> _Problem details_
The output should be every line below, retyped exactly, with no images.

> _Given information_
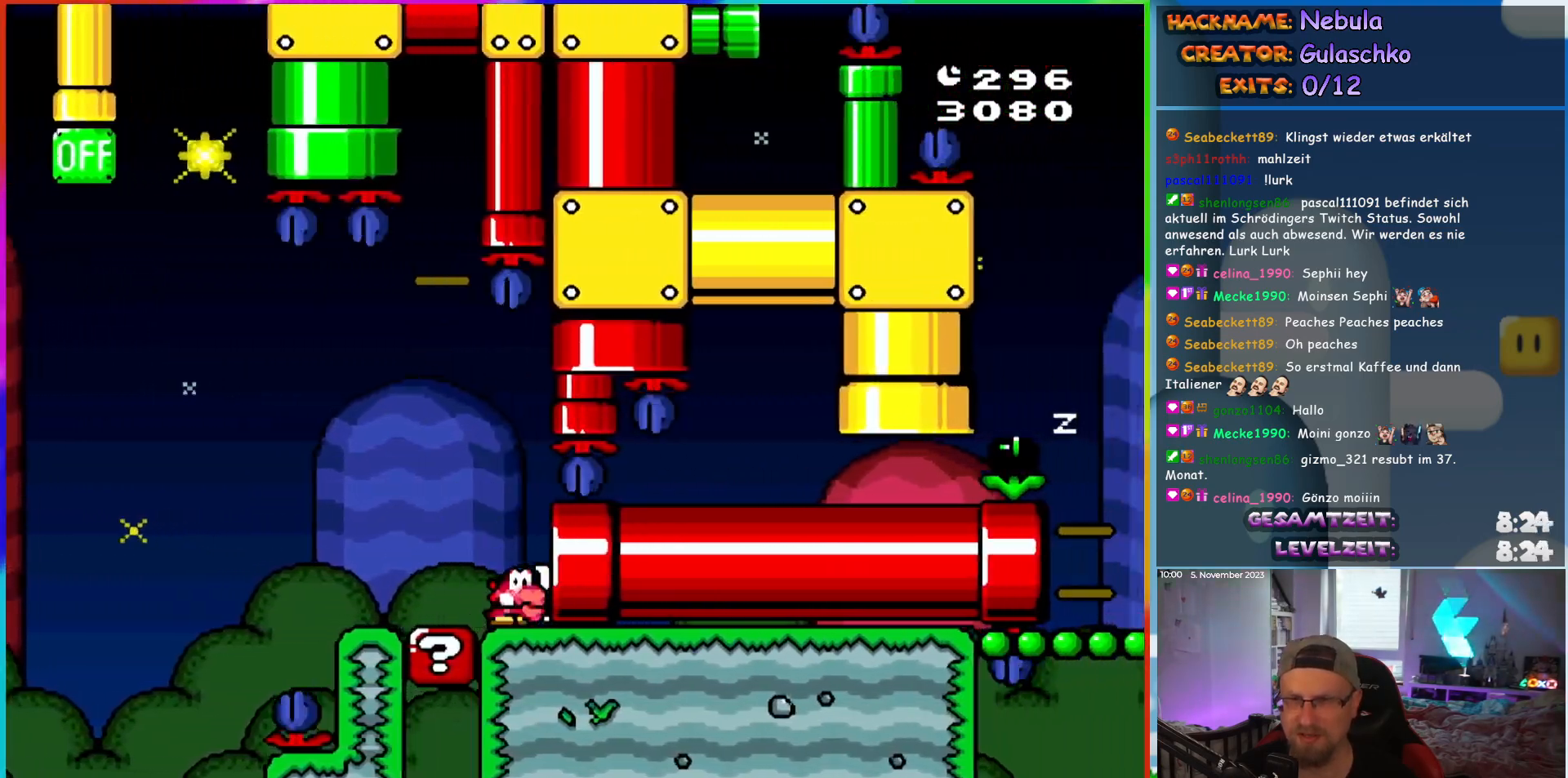
{"dt_ms": 500, "buttons": ["DPAD_RIGHT"], "events": []}
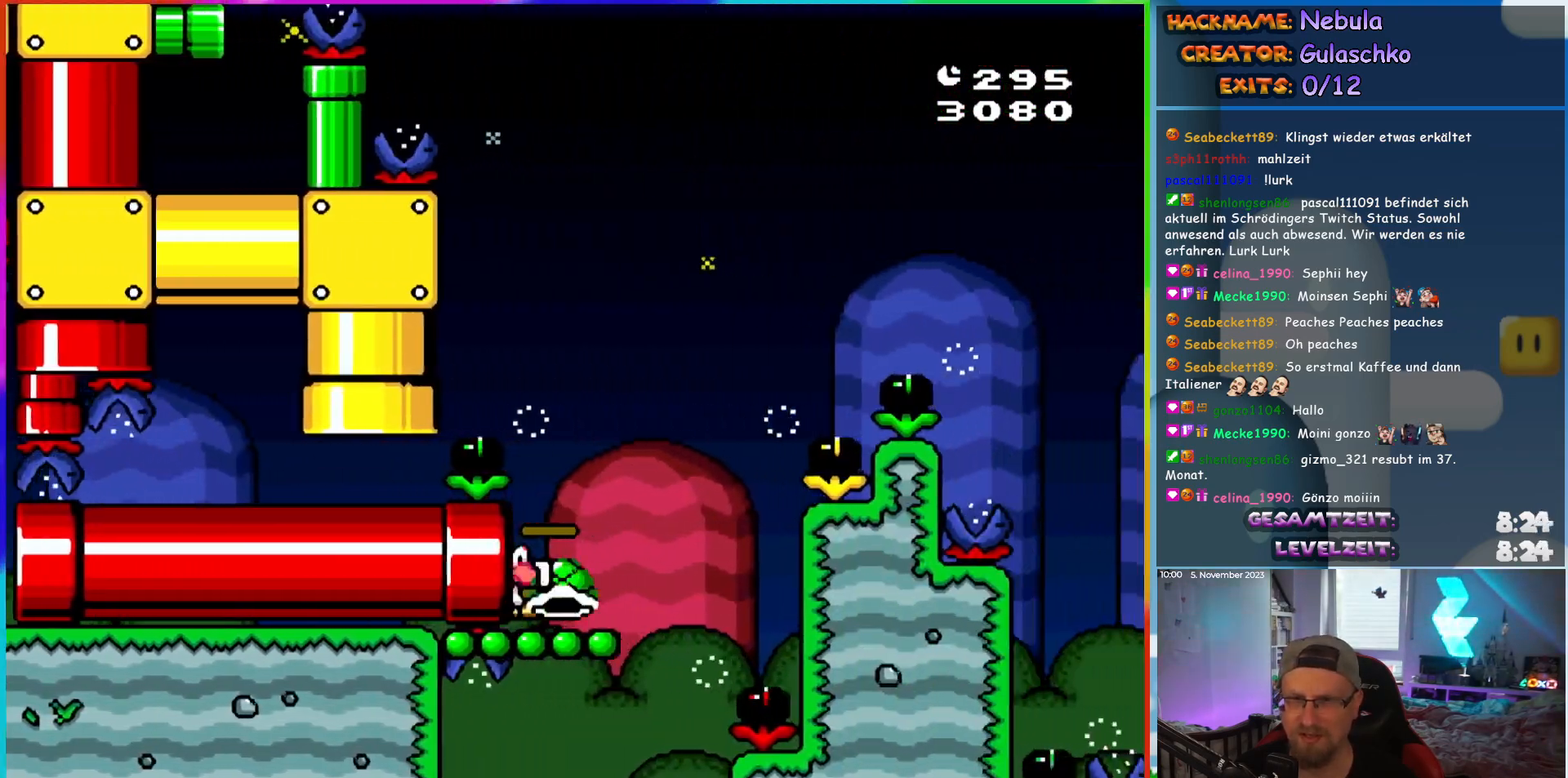
{"dt_ms": 500, "buttons": ["DPAD_RIGHT"], "events": []}
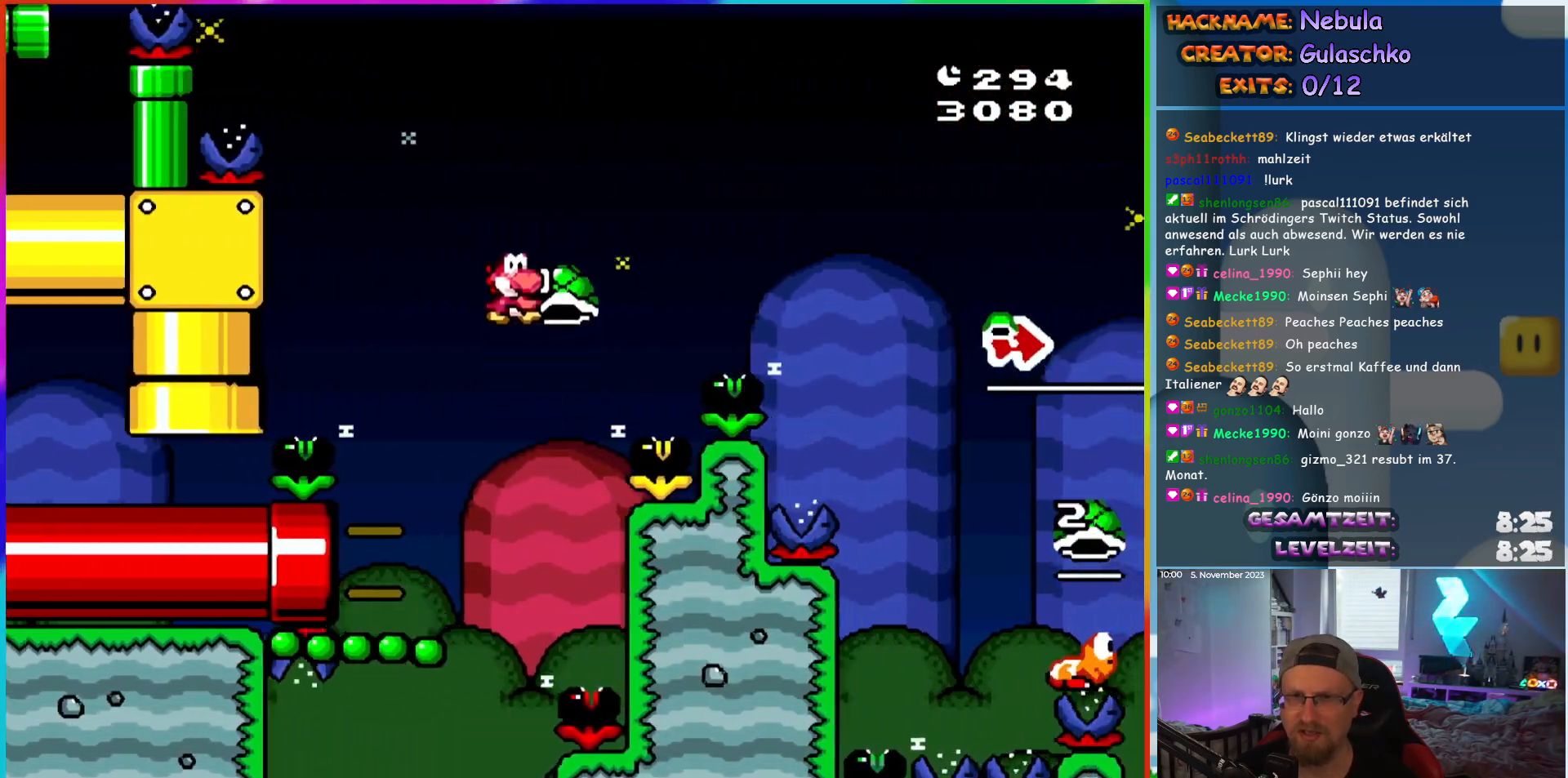
{"dt_ms": 500, "buttons": ["DPAD_RIGHT"], "events": []}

> _Answer box_
{"dt_ms": 500, "buttons": ["DPAD_RIGHT"], "events": []}
{"dt_ms": 500, "buttons": ["DPAD_RIGHT"], "events": []}
{"dt_ms": 500, "buttons": ["DPAD_RIGHT"], "events": []}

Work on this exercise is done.